→ **ASSIGNMENT**: Copy exactly the stretch of data below from the line with "Welcome to GreenBite!" through the line with "- **Simple Order", including both of those lines.

· · · · · · ·

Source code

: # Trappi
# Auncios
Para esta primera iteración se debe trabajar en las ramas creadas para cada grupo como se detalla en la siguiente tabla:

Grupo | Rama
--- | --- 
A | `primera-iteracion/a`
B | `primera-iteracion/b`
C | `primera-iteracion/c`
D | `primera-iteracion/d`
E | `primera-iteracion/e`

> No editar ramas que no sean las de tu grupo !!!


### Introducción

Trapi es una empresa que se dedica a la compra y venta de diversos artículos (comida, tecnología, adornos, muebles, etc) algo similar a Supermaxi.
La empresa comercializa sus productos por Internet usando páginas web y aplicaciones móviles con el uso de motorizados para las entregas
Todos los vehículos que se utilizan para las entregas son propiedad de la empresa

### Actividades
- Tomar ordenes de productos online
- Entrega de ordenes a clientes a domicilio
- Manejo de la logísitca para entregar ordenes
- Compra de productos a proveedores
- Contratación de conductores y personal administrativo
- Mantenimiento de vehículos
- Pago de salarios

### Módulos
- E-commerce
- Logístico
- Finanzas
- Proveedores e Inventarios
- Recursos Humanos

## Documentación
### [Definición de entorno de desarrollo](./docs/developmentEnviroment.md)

· · · · · · ·

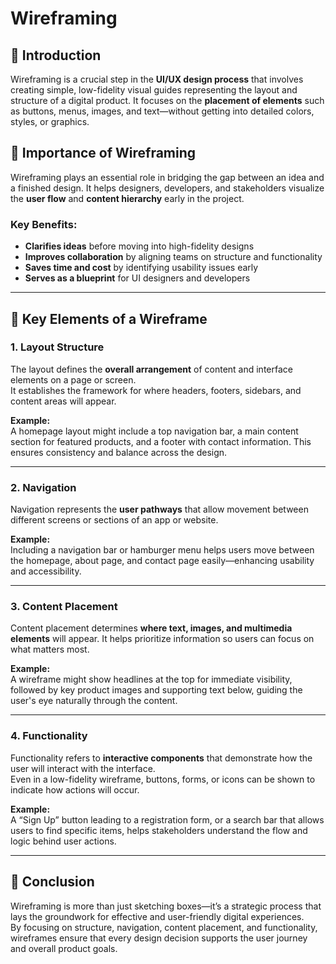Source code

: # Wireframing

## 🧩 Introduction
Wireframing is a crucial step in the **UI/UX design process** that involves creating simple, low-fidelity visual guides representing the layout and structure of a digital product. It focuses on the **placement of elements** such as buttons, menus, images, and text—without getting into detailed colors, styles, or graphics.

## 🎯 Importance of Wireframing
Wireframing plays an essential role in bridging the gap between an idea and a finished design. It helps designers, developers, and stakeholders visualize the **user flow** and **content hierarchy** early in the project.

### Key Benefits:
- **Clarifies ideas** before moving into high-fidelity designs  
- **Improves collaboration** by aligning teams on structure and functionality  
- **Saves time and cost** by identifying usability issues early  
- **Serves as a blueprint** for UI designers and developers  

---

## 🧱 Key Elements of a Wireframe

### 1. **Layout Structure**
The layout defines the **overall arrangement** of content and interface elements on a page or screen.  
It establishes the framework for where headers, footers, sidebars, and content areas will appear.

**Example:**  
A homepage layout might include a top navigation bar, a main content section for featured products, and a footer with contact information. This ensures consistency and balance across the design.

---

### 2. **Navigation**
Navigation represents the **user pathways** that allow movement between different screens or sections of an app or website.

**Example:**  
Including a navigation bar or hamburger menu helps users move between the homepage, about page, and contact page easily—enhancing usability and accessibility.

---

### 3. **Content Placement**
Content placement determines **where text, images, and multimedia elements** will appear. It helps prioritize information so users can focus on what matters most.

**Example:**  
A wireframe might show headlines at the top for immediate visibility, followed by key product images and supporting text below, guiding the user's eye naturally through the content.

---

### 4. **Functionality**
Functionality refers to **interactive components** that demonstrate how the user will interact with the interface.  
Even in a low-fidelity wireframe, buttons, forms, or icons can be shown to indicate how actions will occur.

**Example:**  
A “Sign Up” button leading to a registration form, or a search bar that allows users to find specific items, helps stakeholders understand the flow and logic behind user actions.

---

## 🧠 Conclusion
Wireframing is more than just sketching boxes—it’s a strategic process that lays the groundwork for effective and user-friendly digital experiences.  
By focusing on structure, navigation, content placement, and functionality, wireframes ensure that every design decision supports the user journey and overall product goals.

· · · · · · ·

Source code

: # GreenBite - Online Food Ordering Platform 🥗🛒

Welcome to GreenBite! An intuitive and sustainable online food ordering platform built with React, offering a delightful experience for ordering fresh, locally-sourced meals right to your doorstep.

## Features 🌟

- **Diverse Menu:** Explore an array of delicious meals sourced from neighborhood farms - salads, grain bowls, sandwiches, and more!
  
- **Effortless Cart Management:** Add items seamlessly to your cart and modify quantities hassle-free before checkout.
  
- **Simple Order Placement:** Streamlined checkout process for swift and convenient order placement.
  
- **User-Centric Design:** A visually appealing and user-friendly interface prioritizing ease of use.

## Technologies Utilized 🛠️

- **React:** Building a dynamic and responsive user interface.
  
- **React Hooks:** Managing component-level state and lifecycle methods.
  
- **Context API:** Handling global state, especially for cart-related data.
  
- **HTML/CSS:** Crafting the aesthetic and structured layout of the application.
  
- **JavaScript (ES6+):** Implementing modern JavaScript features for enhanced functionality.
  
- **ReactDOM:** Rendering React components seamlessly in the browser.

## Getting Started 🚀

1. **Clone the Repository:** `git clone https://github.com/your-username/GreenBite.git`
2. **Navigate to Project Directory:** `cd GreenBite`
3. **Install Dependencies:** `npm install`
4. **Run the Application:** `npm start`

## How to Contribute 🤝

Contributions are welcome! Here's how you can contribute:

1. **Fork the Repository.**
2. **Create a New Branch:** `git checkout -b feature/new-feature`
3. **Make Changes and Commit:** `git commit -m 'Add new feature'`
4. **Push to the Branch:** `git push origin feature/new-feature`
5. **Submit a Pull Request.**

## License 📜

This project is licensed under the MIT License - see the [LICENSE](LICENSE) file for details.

· · · · · · ·

→ **RESPONSE AREA**:
Welcome to GreenBite! An intuitive and sustainable online food ordering platform built with React, offering a delightful experience for ordering fresh, locally-sourced meals right to your doorstep.

## Features 🌟

- **Diverse Menu:** Explore an array of delicious meals sourced from neighborhood farms - salads, grain bowls, sandwiches, and more!
  
- **Effortless Cart Management:** Add items seamlessly to your cart and modify quantities hassle-free before checkout.
  
- **Simple Order Placement:** Streamlined checkout process for swift and convenient order placement.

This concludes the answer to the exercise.